[[ Data records open ]]
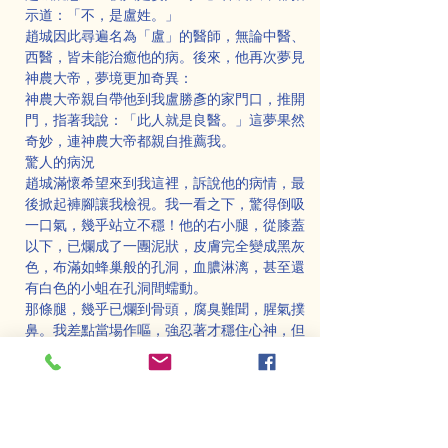
示道：「不，是盧姓。」
趙城因此尋遍名為「盧」的醫師，無論中醫、
西醫，皆未能治癒他的病。後來，他再次夢見
神農大帝，夢境更加奇異：
神農大帝親自帶他到我盧勝彥的家門口，推開
門，指著我說：「此人就是良醫。」這夢果然
奇妙，連神農大帝都親自推薦我。
驚人的病況
趙城滿懷希望來到我這裡，訴說他的病情，最
後掀起褲腳讓我檢視。我一看之下，驚得倒吸
一口氣，幾乎站立不穩！他的右小腿，從膝蓋
以下，已爛成了一團泥狀，皮膚完全變成黑灰
色，布滿如蜂巢般的孔洞，血膿淋漓，甚至還
有白色的小蛆在孔洞間蠕動。
那條腿，幾乎已爛到骨頭，腐臭難聞，腥氣撲
鼻。我差點當場作嘔，強忍著才穩住心神，但
心中難以形容那一刻的震撼。趙城的腳，徹底
成了爛泥般的模樣，已經不能稱之為人類的肢
體。
面對這樣的病情，我深知情況棘手，神農大帝
的指引雖讓趙城找到了我，但如何運用符法與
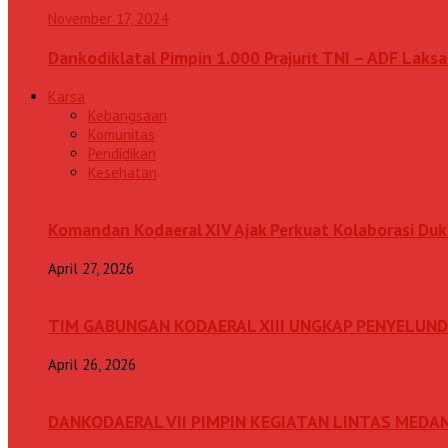
November 17, 2024
Dankodiklatal Pimpin 1.000 Prajurit TNI – ADF Lak
Karsa
Kebangsaan
Komunitas
Pendidikan
Kesehatan
Komandan Kodaeral XIV Ajak Perkuat Kolaborasi D
April 27, 2026
TIM GABUNGAN KODAERAL XIII UNGKAP PENYELUN
April 26, 2026
DANKODAERAL VII PIMPIN KEGIATAN LINTAS MEDA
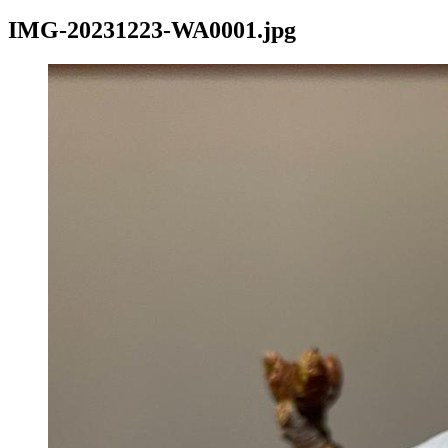
IMG-20231223-WA0001.jpg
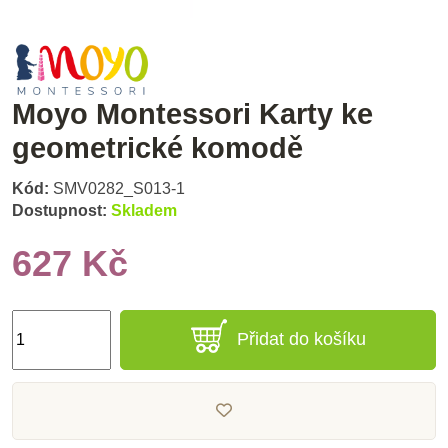
Moyo Montessori Karty ke
geometrické komodě
Kód:
SMV0282_S013-1
Dostupnost:
Skladem
627 Kč
Přidat do košíku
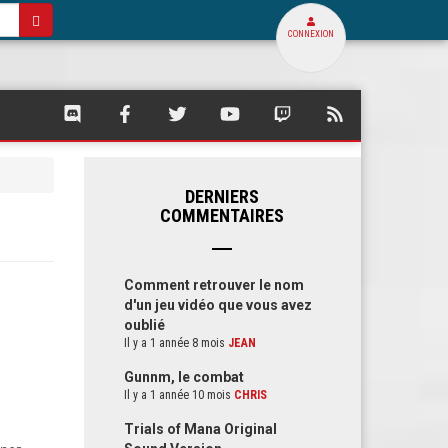
CONNEXION
SQUARE
SQUARE
SQUARE
SQUARE
SQUARE
FLUX
PALACE
PALACE
PALACE
PALACE
PALACE
RSS
SUR
SUR
SUR
SUR
SUR
DE
DISCORD
FACEBOOK
TWITTER
YOUTUBE
TWITCH
SQUARE
PALACE
DERNIERS
COMMENTAIRES
Comment retrouver le nom
d'un jeu vidéo que vous avez
oublié
Il y a 1 année 8 mois
JEAN
Gunnm, le combat
Il y a 1 année 10 mois
CHRIS
Trials of Mana Original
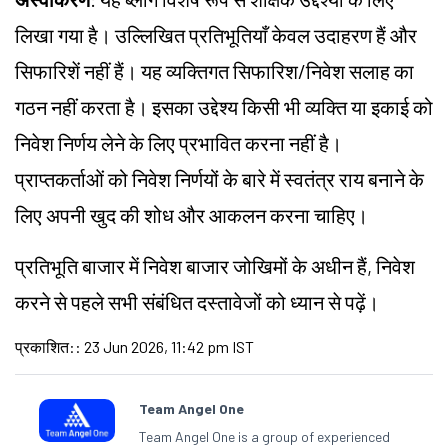
लिखा गया है। उल्लिखित प्रतिभूतियाँ केवल उदाहरण हैं और
सिफारिशें नहीं हैं। यह व्यक्तिगत सिफारिश/
निवेश
सलाह का
गठन नहीं करता है। इसका उद्देश्य किसी भी व्यक्ति या इकाई को
निवेश निर्णय लेने के लिए प्रभावित करना नहीं है।
प्राप्तकर्ताओं को निवेश निर्णयों के बारे में स्वतंत्र राय बनाने के
लिए अपनी खुद की शोध और आकलन करना चाहिए।
प्रतिभूति बाजार में निवेश बाजार
जोखिमों के अधीन हैं,
निवेश
करने से पहले सभी संबंधित दस्तावेजों को ध्यान से पढ़ें।
प्रकाशित:
:
23 Jun 2026, 11:42 pm IST
Team Angel One
Team Angel One is a group of experienced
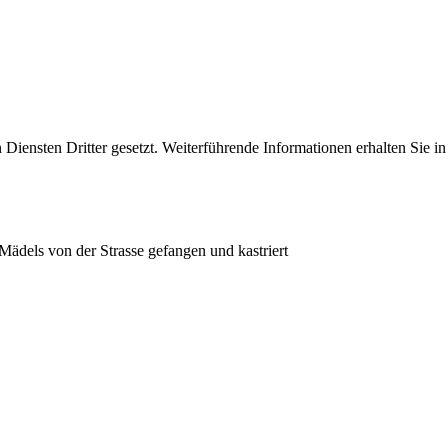
iensten Dritter gesetzt. Weiterführende Informationen erhalten Sie 
Mädels von der Strasse gefangen und kastriert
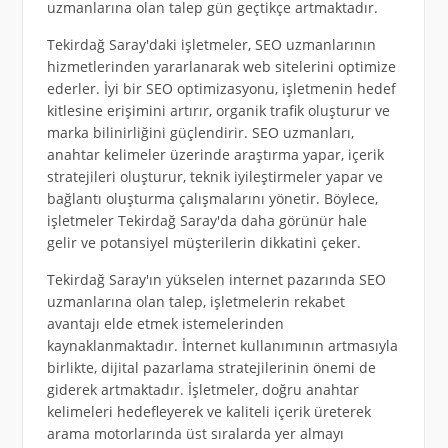
uzmanlarına olan talep gün geçtikçe artmaktadır.
Tekirdağ Saray'daki işletmeler, SEO uzmanlarının
hizmetlerinden yararlanarak web sitelerini optimize
ederler. İyi bir SEO optimizasyonu, işletmenin hedef
kitlesine erişimini artırır, organik trafik oluşturur ve
marka bilinirliğini güçlendirir. SEO uzmanları,
anahtar kelimeler üzerinde araştırma yapar, içerik
stratejileri oluşturur, teknik iyileştirmeler yapar ve
bağlantı oluşturma çalışmalarını yönetir. Böylece,
işletmeler Tekirdağ Saray'da daha görünür hale
gelir ve potansiyel müşterilerin dikkatini çeker.
Tekirdağ Saray'ın yükselen internet pazarında SEO
uzmanlarına olan talep, işletmelerin rekabet
avantajı elde etmek istemelerinden
kaynaklanmaktadır. İnternet kullanımının artmasıyla
birlikte, dijital pazarlama stratejilerinin önemi de
giderek artmaktadır. İşletmeler, doğru anahtar
kelimeleri hedefleyerek ve kaliteli içerik üreterek
arama motorlarında üst sıralarda yer almayı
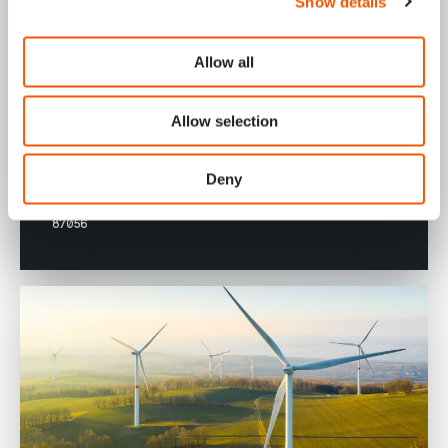
Show details
Allow all
Inbetriebnehmer Testsysteme (m/w/d)
Standort Memmingen
Allow selection
DISZIPLIN
SEKTOR
STANDORT
Deny
COMMISSIONING
AEROSPACE
BADEN-WÜRTTEMBERG
STELLENAUSSCHREIBUNG ID
87056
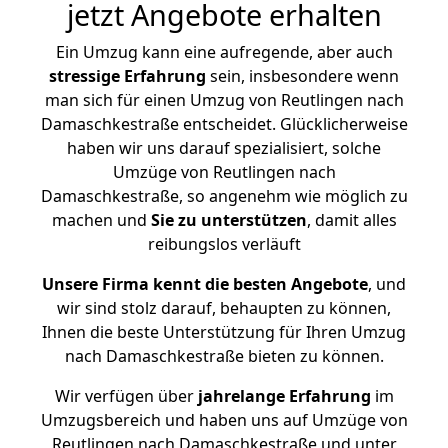
jetzt Angebote erhalten
Ein Umzug kann eine aufregende, aber auch
stressige
Erfahrung
sein, insbesondere wenn
man sich für einen Umzug von Reutlingen nach
Damaschkestraße entscheidet. Glücklicherweise
haben wir uns darauf spezialisiert, solche
Umzüge von Reutlingen nach
Damaschkestraße, so angenehm wie möglich zu
machen und
Sie zu unterstützen
, damit alles
reibungslos verläuft
Unsere Firma kennt die besten Angebote
, und
wir sind stolz darauf, behaupten zu können,
Ihnen die beste Unterstützung für Ihren Umzug
nach Damaschkestraße bieten zu können.
Wir verfügen über
jahrelange Erfahrung
im
Umzugsbereich und haben uns auf Umzüge von
Reutlingen nach Damaschkestraße und unter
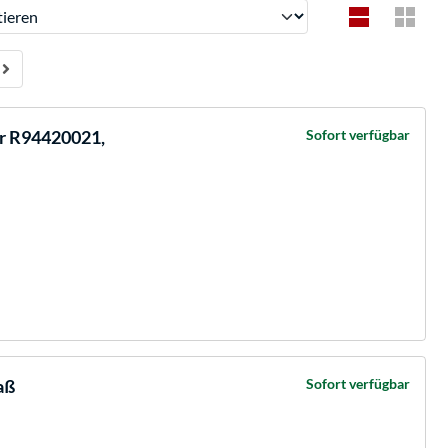
ren
er R94420021,
Sofort verfügbar
aß
Sofort verfügbar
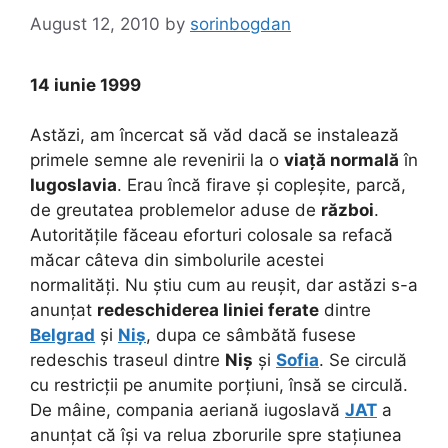
August 12, 2010
by
sorinbogdan
14 iunie 1999
Astăzi, am încercat să văd dacă se instalează
primele semne ale revenirii la o
viață normală
în
Iugoslavia
. Erau încă firave și copleșite, parcă,
de greutatea problemelor aduse de
război
.
Autoritățile făceau eforturi colosale sa refacă
măcar câteva din simbolurile acestei
normalități. Nu știu cum au reușit, dar astăzi s-a
anunțat
redeschiderea liniei ferate
dintre
Belgrad
și
Niș
, dupa ce sâmbătă fusese
redeschis traseul dintre
Niș
și
Sofia
. Se circulă
cu restricții pe anumite porțiuni, însă se circulă.
De mâine, compania aeriană iugoslavă
JAT
a
anunțat că își va relua zborurile spre stațiunea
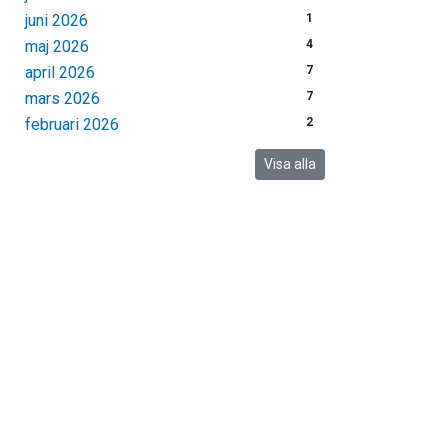
juni 2026
1
maj 2026
4
april 2026
7
mars 2026
7
februari 2026
2
Visa alla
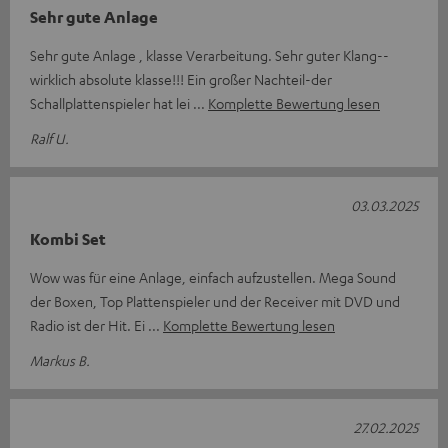
Sehr gute Anlage
Sehr gute Anlage , klasse Verarbeitung. Sehr guter Klang--
wirklich absolute klasse!!! Ein großer Nachteil-der
Schallplattenspieler hat lei
Komplette Bewertung lesen
Ralf U.
03.03.2025
Kombi Set
Wow was für eine Anlage, einfach aufzustellen. Mega Sound
der Boxen, Top Plattenspieler und der Receiver mit DVD und
Radio ist der Hit. Ei
Komplette Bewertung lesen
Markus B.
27.02.2025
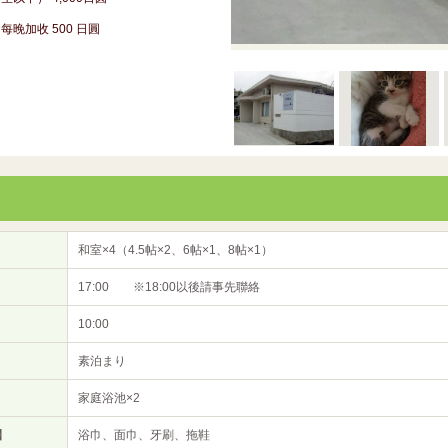
每晚加收 500 日圓
和室×4（4.5帖×2、6帖×1、8帖×1）
17:00 ※18:00以後請事先聯絡
10:00
素泊まり
家庭浴池×2
】
浴巾、面巾、牙刷、拖鞋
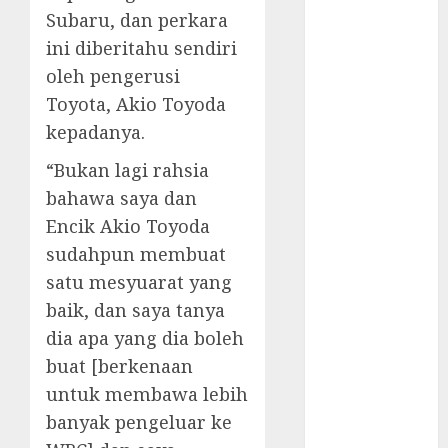
November
Subaru, dan perkara
2024
ini diberitahu sendiri
October 2024
oleh pengerusi
September
Toyota, Akio Toyoda
2024
kepadanya.
August 2024
July 2024
“Bukan lagi rahsia
June 2024
bahawa saya dan
May 2024
Encik Akio Toyoda
April 2024
sudahpun membuat
March 2024
satu mesyuarat yang
February 2024
baik, dan saya tanya
January 2024
dia apa yang dia boleh
December
buat [berkenaan
2023
untuk membawa lebih
November
2023
banyak pengeluar ke
October 2023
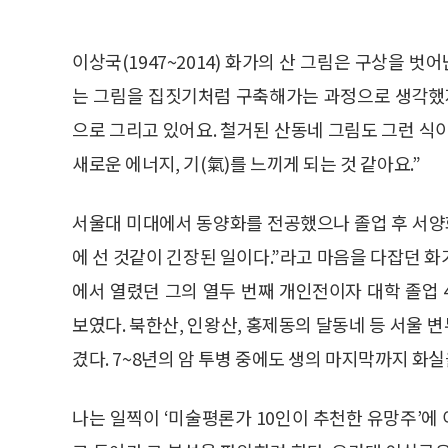
이상국(1947~2014) 화가의 산 그림은 구상을 벗
는 그림을 집짓기처럼 구축해가는 과정으로 생각했지
으로 그리고 있어요. 철거된 산동네 그림도 그런 식
새로운 에너지, 기(氣)를 느끼게 되는 것 같아요.”
서울대 미대에서 동양화를 전공했으나 졸업 후 서양
에 선 것같이 긴장된 일이다.”라고 마음을 다잡던 화가
에서 열렸던 그의 열두 번째 개인전이자 대학 졸업
보였다. 북한산, 인왕산, 홍제동의 달동네 등 서울
겼다. 7~8년의 암 투병 중에도 생의 마지막까지 화
나는 일찍이 ‘미술평론가 10인이 추천한 유망주’에 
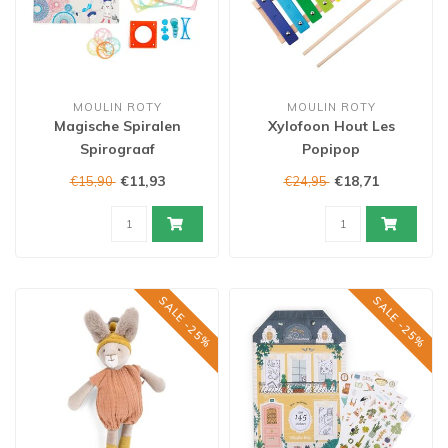
MOULIN ROTY
MOULIN ROTY
Magische Spiralen
Xylofoon Hout Les
Spirograaf
Popipop
€11,93
€18,71
€15,90
€24,95
SALE -25%
SALE -25%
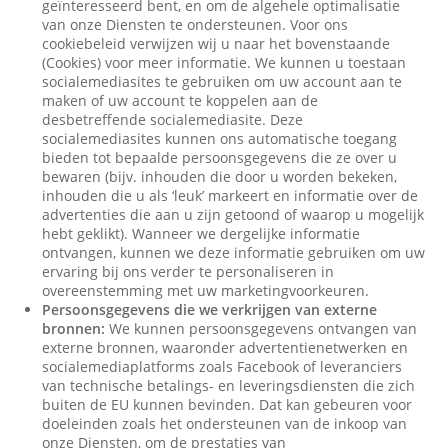
geïnteresseerd bent, en om de algehele optimalisatie
van onze Diensten te ondersteunen. Voor ons
cookiebeleid verwijzen wij u naar het bovenstaande
(Cookies) voor meer informatie. We kunnen u toestaan
socialemediasites te gebruiken om uw account aan te
maken of uw account te koppelen aan de
desbetreffende socialemediasite. Deze
socialemediasites kunnen ons automatische toegang
bieden tot bepaalde persoonsgegevens die ze over u
bewaren (bijv. inhouden die door u worden bekeken,
inhouden die u als ‘leuk’ markeert en informatie over de
advertenties die aan u zijn getoond of waarop u mogelijk
hebt geklikt). Wanneer we dergelijke informatie
ontvangen, kunnen we deze informatie gebruiken om uw
ervaring bij ons verder te personaliseren in
overeenstemming met uw marketingvoorkeuren.
Persoonsgegevens die we verkrijgen van externe
bronnen:
We kunnen persoonsgegevens ontvangen van
externe bronnen, waaronder advertentienetwerken en
socialemediaplatforms zoals Facebook of leveranciers
van technische betalings- en leveringsdiensten die zich
buiten de EU kunnen bevinden. Dat kan gebeuren voor
doeleinden zoals het ondersteunen van de inkoop van
onze Diensten, om de prestaties van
[[ Data records closed ]]
Your instructions: Please repeat, exactly as written, the lines in the records above, starting with the one that has "色，布滿如蜂巢般的孔洞，血膿淋漓，甚至還" and going on through the one that has "ederler. İyi bir". Pictures are to be left out.

Answer to this problem:
色，布滿如蜂巢般的孔洞，血膿淋漓，甚至還
有白色的小蛆在孔洞間蠕動。
那條腿，幾乎已爛到骨頭，腐臭難聞，腥氣撲
鼻。我差點當場作嘔，強忍著才穩住心神，但
心中難以形容那一刻的震撼。趙城的腳，徹底
成了爛泥般的模樣，已經不能稱之為人類的肢
體。
面對這樣的病情，我深知情況棘手，神農大帝
的指引雖讓趙城找到了我，但如何運用符法與
November 17, 2024
Dankodiklatal Pimpin 1.000 Prajurit TNI – ADF Lak
Karsa
Kebangsaan
Komunitas
Pendidikan
Kesehatan
Komandan Kodaeral XIV Ajak Perkuat Kolaborasi D
April 27, 2026
TIM GABUNGAN KODAERAL XIII UNGKAP PENYELUN
April 26, 2026
DANKODAERAL VII PIMPIN KEGIATAN LINTAS MEDA
IMG-20231223-WA0001.jpg
Moyo Montessori Karty ke
geometrické komodě
Kód:
SMV0282_S013-1
Dostupnost:
Skladem
627 Kč
Přidat do košíku
CONNEXION
SQUARE
SQUARE
SQUARE
SQUARE
SQUARE
FLUX
PALACE
PALACE
PALACE
PALACE
PALACE
RSS
SUR
SUR
SUR
SUR
SUR
DE
DISCORD
FACEBOOK
TWITTER
YOUTUBE
TWITCH
SQUARE
PALACE
DERNIERS
COMMENTAIRES
Comment retrouver le nom
d'un jeu vidéo que vous avez
oublié
Il y a 1 année 8 mois
JEAN
Gunnm, le combat
Il y a 1 année 10 mois
CHRIS
Trials of Mana Original
लिखा गया है। उल्लिखित प्रतिभूतियाँ केवल उदाहरण हैं और
सिफारिशें नहीं हैं। यह व्यक्तिगत सिफारिश/
निवेश
सलाह का
गठन नहीं करता है। इसका उद्देश्य किसी भी व्यक्ति या इकाई को
निवेश निर्णय लेने के लिए प्रभावित करना नहीं है।
प्राप्तकर्ताओं को निवेश निर्णयों के बारे में स्वतंत्र राय बनाने के
लिए अपनी खुद की शोध और आकलन करना चाहिए।
प्रतिभूति बाजार में निवेश बाजार
जोखिमों के अधीन हैं,
निवेश
करने से पहले सभी संबंधित दस्तावेजों को ध्यान से पढ़ें।
प्रकाशित:
:
23 Jun 2026, 11:42 pm IST
Team Angel One
Team Angel One is a group of experienced
iensten Dritter gesetzt. Weiterführende Informationen erhalten Sie 
Mädels von der Strasse gefangen und kastriert
uzmanlarına olan talep gün geçtikçe artmaktadır.
Tekirdağ Saray'daki işletmeler, SEO uzmanlarının
hizmetlerinden yararlanarak web sitelerini optimize
ederler. İyi bir SEO optimizasyonu, işletmenin hedef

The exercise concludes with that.